SOURCE EXTRACT>
- - -

BAS-Only and Accountant Letter Pathways
When the applicant cannot produce full financials, the minimum profit requirement often climbs because the lender builds in an income haircut. BAS-only calculations typically take the total sales from the last 12 months of BAS statements, apply a fixed industry margin (for example, 20 per cent for a professional services firm), and then apply a further 80 per cent conversion to arrive at an annual income figure. If a sole trader declares $200,000 in total sales, a 20 per cent margin yields $40,000, and the 80 per cent haircut leaves $32,000 — enough for some lenders, but not for La Trobe’s Lite Doc metro floor. Accountant-letter pathways, where the accountant attests to the applicant’s income based on management accounts, generally command a minimum of $45,000 to $60,000, depending on the lender and the LVR. Resimac’s Accountant’s Letter Variation, for example, accepts a letter with a figure no lower than $45,000, provided the letter confirms the income is sustainable and the applicant has been trading for two years.
Serviceability Buffers and Net Profit Calculations
Even when the declared net profit clears the lender’s minimum, the real test is whether that profit generates enough borrowing capacity after the serviceability buffer and DTI cap are applied.
The 3% Buffer and Your Bottom Line
APRA’s July 2024 decision to remove the 3 per cent serviceability buffer for standard residential lending (APRA letter to ADIs, 6 July 2024) did not fully erase the buffer for non-bank and low-doc originators. Many specialist lenders, including Pepper, La Trobe, and Resimac, retained an internal assessment rate of at least 2.5 per cent above the product rate or the floor rate, whichever is higher. For a low-doc loan priced at 8.39 per cent, the assessment rate can be 10.89 per cent. A net profit of $70,000, after deducting estimated living expenses of $24,000 (the Household Expenditure Measure for a single borrower), leaves $46,000 a year to service debt. At a 10.89 per cent assessment rate over a 30-year term, that profit supports roughly $425,000 of borrowing, not the $600,000 a casual glance at the DTI cap might suggest. This is the pinch point: the buffer eats into the capacity before the DTI limit bites.

- - -

SUPPLIED MATERIAL>
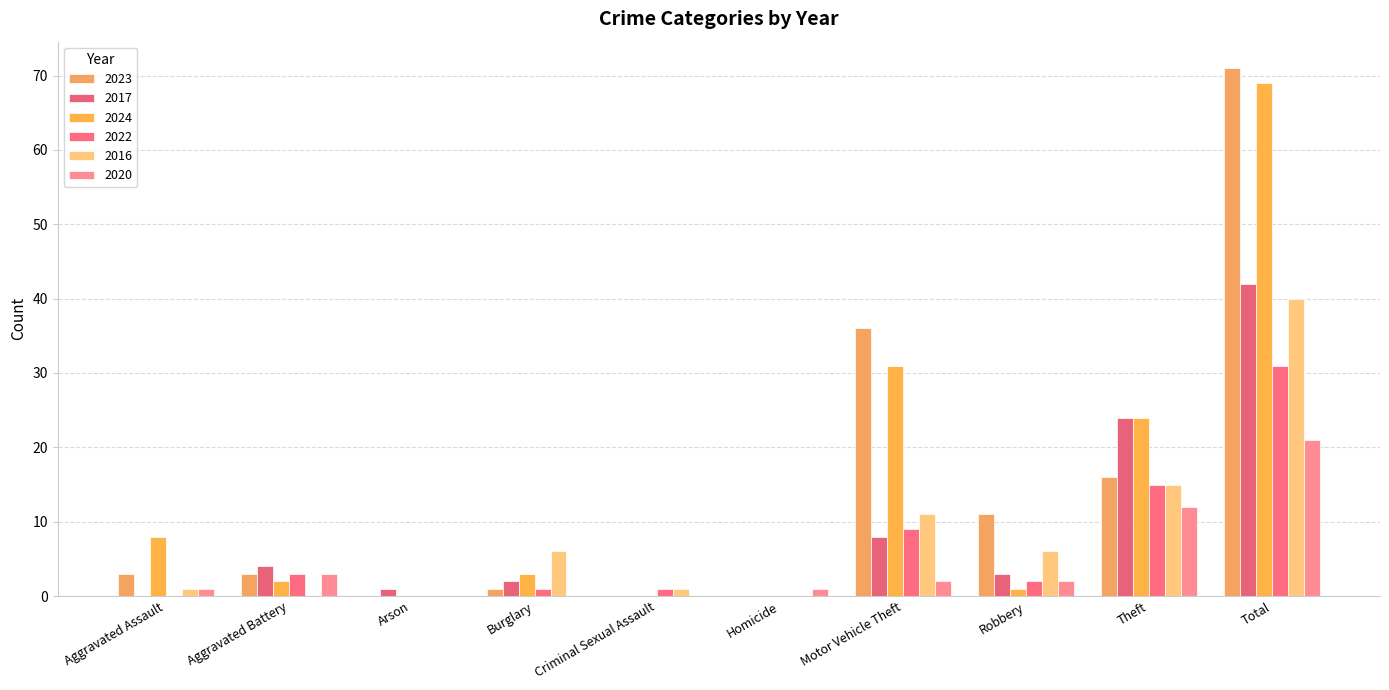

How many groups of bars are there?

10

- - -

EXPLORE THE MATERIAL>
1) In the low-doc lending text, rewrite the section from "Serviceability Buffers and" up to and including "cap are applied.", changing "DTI cap" to "debt-to-income cap".
2) According to the low-doc lending text, what internal assessment rate did specialist lenders such as Pepper, La Trobe, and Resimac retain?

ANSWERS BY ITEM NUMBER>
1)
Serviceability Buffers and Net Profit Calculations
Even when the declared net profit clears the lender’s minimum, the real test is whether that profit generates enough borrowing capacity after the serviceability buffer and debt-to-income cap are applied.

2) They retained an internal assessment rate of at least 2.5 per cent above the product rate or the floor rate, whichever is higher.